Danny, On Thursday 12 August 2004 14:21, Danny Sauer wrote:
Randall wrote regarding 'Re: [SLE] KMail question' on Wed, Aug 11 at 20:14:
[... comparing size of maildir to mbox...]
...
So, using Reiser, the maildir actualy only took up ~5MB more space, or about 4%. It's worth noting that, while there was 127MB of files, it was only taking up 118MB of space on a reiser filesystem. It's also worth noting that it took a little over 4 times as long to create the mbox file than it did the maildir files, even though the maildir was created first so those files were more likely to be alread cached.
Well, I'm not using ReiserFS, for one thing. I'm using XFS.

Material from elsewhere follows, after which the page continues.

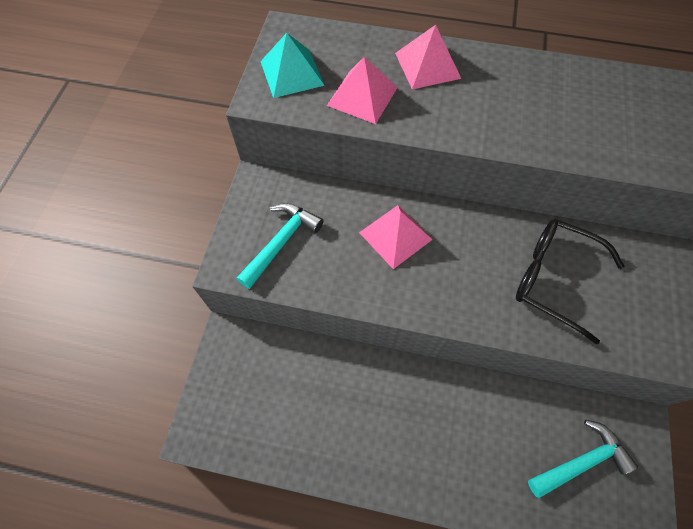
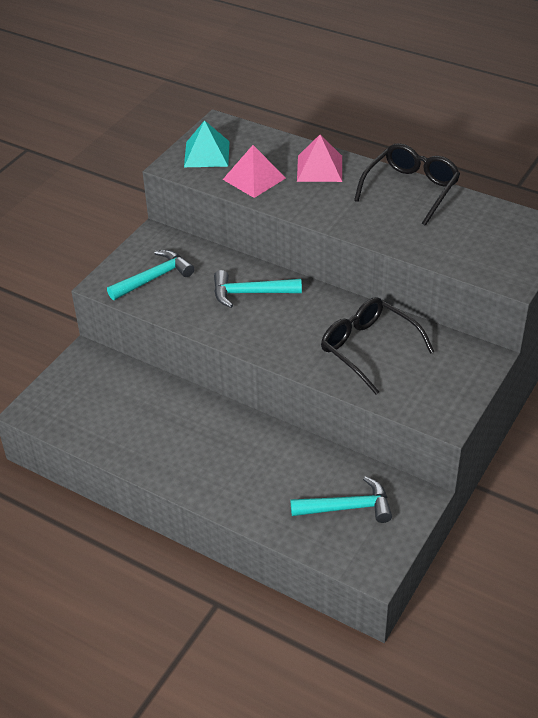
camera: 20 degrees right, 20 degrees down
(395, 236) = (250, 293): pink pyramid -> turquoise hammer
(539, 73) = (411, 189): none -> black glasses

On a mailing list folder (no binary attachments) with 65591 messages, du reports 363MB, but it's actually only taking up 350MB of disk space (as compared to 280MB for the mbox). That's 25% less space, but it's just 25MB for well over 65 *thousand* messages. It's hard to find a drive that's less than 10GB now. Say that costs $100. That's $10/GB. Less than 1 cent per megabyte. The performance hit and file corruption risk on an mbox is not worth the 25 cents worth of disk space saved, IMHO.
But I have the drives I have in the cabinet and power supply I have. To me, waste as waste. Also, since my work (software development) demands high performance computing hardware, I only buy 10,000 RPM, Ultra 160 (or maybe now SATA) drives. No quite as cheap and usually of more modest capcity. Right now I have two 37 GB drives in my system.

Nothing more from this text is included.